§ **Requirement**: The answer must consist of every line below containing "depth".

(Given data begins)

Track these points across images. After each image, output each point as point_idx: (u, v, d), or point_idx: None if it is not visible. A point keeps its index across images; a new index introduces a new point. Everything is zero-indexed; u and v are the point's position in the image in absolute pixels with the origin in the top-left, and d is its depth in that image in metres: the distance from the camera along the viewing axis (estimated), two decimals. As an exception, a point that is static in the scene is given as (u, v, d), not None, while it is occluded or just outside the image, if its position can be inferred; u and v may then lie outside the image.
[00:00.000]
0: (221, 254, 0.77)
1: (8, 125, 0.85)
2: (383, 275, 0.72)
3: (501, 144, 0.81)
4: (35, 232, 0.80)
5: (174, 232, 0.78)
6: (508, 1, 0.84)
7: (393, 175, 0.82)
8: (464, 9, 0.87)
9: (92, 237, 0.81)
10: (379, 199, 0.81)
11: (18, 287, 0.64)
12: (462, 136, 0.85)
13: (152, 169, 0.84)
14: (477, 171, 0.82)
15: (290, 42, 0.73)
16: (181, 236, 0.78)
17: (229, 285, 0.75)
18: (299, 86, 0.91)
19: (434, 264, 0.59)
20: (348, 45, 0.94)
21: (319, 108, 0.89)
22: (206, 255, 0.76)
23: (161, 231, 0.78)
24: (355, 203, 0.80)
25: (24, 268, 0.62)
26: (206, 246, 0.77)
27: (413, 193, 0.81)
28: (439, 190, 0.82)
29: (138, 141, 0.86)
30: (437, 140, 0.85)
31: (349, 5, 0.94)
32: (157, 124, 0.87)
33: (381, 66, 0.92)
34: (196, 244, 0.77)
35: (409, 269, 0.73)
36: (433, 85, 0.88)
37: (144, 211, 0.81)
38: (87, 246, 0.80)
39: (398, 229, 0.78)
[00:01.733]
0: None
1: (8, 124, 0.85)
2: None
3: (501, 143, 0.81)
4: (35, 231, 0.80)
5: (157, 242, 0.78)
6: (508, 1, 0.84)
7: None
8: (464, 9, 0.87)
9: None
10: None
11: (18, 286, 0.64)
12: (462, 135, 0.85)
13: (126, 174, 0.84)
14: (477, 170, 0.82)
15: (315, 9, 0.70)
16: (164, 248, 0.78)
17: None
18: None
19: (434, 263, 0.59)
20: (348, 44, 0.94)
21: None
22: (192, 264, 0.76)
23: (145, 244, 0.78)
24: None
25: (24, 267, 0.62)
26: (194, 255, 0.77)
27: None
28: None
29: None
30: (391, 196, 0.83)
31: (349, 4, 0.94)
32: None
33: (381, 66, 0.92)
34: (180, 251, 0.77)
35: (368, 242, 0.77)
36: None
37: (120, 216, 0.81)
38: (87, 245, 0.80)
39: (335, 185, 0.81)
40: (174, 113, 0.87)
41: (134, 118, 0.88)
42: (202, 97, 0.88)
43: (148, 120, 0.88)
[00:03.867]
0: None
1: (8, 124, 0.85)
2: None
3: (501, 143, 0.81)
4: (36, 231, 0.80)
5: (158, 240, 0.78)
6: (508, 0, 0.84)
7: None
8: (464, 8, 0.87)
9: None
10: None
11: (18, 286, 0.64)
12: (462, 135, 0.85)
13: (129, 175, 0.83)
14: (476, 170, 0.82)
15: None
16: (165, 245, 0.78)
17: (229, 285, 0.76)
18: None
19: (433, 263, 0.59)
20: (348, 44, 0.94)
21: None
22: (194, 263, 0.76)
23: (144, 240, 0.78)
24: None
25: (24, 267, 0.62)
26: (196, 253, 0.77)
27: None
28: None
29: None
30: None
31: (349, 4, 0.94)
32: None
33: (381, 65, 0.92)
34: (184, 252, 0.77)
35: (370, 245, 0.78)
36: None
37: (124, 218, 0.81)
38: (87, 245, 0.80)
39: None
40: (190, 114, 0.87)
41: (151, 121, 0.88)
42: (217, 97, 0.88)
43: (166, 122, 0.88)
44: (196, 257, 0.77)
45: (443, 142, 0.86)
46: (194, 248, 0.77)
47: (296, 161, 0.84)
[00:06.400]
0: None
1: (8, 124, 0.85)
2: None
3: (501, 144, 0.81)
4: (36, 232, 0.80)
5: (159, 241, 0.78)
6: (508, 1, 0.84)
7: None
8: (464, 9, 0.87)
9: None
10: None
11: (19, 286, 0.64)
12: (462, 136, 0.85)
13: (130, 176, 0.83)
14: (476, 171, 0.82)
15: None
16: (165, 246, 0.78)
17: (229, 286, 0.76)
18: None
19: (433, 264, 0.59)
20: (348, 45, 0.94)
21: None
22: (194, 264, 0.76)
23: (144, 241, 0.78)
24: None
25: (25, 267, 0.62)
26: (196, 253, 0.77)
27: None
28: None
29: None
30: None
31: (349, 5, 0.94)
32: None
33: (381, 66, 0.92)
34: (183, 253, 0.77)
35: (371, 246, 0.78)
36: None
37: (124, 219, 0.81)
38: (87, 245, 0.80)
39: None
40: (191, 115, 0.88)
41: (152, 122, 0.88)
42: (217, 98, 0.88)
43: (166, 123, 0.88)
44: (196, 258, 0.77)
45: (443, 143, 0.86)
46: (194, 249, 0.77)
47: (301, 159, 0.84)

(Given data ends)
(Given data begins)

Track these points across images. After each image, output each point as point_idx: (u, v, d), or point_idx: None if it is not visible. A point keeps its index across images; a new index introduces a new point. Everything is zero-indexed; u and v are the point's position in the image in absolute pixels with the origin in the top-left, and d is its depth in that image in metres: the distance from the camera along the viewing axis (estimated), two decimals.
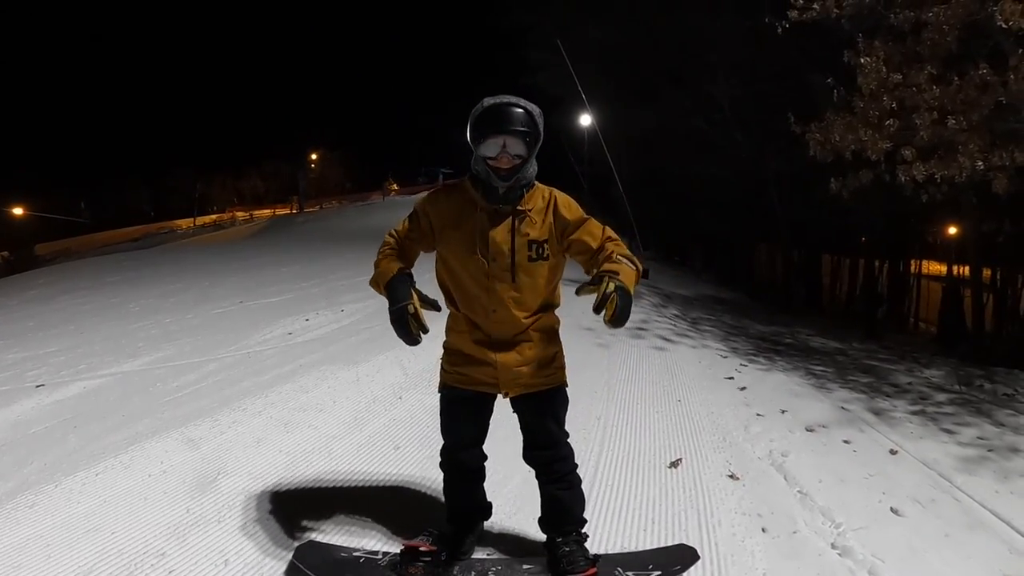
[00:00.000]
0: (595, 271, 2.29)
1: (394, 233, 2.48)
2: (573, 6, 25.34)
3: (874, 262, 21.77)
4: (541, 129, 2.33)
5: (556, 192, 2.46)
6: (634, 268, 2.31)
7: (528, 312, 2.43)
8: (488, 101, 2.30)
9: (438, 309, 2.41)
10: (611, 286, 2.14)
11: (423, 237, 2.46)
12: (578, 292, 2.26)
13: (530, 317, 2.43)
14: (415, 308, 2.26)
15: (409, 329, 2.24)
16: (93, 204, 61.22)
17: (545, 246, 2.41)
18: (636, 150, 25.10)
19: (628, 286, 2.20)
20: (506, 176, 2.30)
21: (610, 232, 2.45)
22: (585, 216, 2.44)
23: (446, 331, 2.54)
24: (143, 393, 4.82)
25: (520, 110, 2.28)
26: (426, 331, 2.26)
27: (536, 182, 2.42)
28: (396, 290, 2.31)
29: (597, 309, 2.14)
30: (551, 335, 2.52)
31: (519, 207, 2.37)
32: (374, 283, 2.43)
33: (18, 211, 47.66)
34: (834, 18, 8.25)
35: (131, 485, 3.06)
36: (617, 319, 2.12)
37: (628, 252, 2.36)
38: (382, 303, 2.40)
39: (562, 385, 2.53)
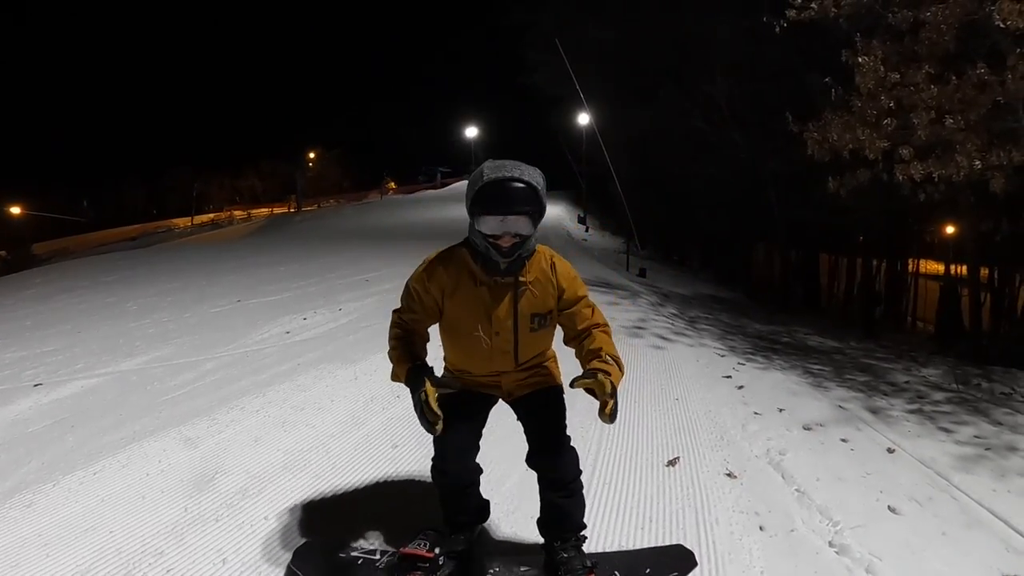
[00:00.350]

(Given data ends)
(Given data begins)

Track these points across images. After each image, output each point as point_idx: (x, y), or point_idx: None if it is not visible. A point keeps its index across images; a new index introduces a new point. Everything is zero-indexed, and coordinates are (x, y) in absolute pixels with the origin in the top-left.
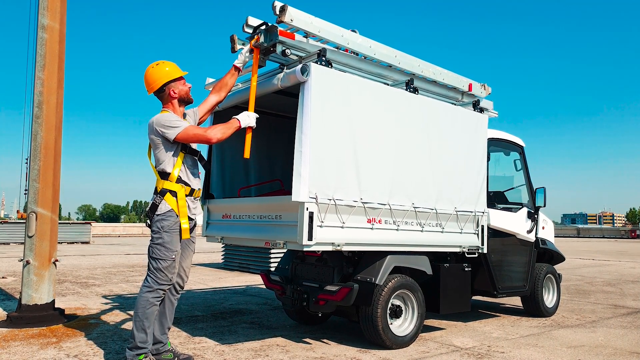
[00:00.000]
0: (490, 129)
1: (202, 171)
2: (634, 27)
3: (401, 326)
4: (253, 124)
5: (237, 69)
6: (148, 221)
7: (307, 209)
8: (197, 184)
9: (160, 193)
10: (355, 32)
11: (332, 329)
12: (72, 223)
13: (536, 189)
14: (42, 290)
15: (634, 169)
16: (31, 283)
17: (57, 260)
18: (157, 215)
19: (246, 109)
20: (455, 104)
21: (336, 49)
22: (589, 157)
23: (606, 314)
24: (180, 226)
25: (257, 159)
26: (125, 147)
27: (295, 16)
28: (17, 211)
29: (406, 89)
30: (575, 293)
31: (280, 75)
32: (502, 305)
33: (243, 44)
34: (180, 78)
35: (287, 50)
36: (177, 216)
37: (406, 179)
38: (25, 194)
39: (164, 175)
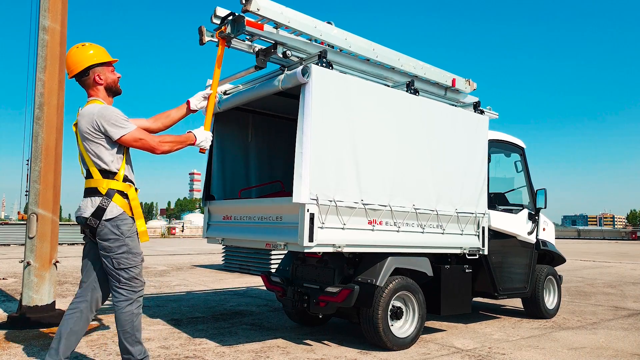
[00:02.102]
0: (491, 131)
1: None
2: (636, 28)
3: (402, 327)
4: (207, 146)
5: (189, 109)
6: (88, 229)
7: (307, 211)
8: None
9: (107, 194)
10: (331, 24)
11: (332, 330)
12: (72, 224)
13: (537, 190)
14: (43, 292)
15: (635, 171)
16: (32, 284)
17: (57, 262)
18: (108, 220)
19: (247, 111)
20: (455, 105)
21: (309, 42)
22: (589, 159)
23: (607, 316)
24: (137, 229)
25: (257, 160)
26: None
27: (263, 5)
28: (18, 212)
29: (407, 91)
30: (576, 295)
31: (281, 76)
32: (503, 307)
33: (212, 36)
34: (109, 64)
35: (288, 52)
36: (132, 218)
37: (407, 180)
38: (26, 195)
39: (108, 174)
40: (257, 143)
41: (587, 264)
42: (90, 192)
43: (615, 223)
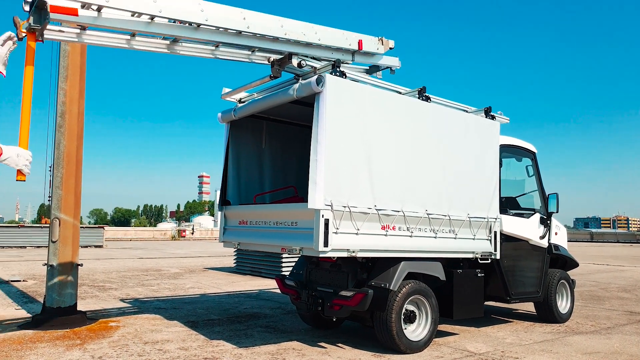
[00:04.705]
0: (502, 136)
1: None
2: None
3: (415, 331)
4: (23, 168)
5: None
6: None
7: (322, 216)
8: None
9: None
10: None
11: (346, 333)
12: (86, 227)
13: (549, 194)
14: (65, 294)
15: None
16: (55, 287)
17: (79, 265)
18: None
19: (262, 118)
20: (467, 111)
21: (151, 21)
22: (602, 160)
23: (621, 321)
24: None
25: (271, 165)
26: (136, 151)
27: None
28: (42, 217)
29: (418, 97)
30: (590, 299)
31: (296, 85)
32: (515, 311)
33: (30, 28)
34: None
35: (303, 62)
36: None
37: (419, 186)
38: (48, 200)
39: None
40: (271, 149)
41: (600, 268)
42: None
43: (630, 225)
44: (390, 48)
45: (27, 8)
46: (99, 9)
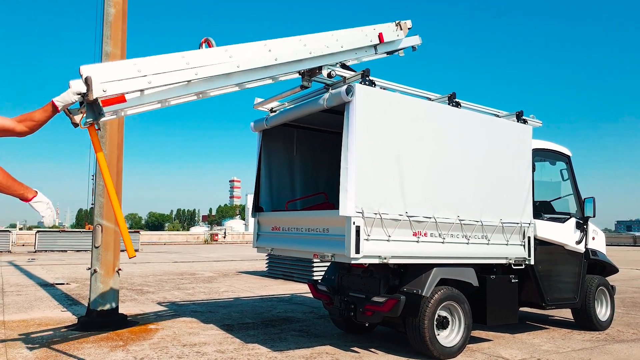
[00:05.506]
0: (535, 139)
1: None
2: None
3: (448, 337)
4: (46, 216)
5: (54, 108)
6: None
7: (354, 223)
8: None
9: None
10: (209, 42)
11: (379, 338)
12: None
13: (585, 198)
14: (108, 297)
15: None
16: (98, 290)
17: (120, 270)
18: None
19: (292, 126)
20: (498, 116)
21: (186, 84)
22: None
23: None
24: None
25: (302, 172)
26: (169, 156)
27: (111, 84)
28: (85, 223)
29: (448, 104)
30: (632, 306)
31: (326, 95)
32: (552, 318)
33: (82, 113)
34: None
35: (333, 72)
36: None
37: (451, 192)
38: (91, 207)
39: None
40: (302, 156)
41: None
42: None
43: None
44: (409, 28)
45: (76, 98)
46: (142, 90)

(Given data ends)

§ **Response area**:
Track these points across images. After each image, output each point as point_idx: (u, v, d), or point_idx: None if it is not visible. A point keeps its index across images; a new index introduces a new point. Everything is zero-indexed; u and v are the point's position in the image in absolute pixels with the origin in the top-left, and d is its depth in that image in metres: the distance from the camera along the viewing axis (estimated), two decimals. As an exception, a point that is static in the scene is given as (u, v, d), not None, while it is occluded or just outside the image, if its position can be inferred; u and v may then lie outside the image.
Track these points across images. After each image, output each point as point_idx: (u, v, d), or point_idx: None if it is not visible. A point keeps its index across images; a new index introduces a new point. Everything is zero-indexed; u and v are the point's position in the image in absolute pixels with the origin in the top-left, and d is its depth in that image in metres: the distance from the camera along the viewing axis (estimated), two decimals.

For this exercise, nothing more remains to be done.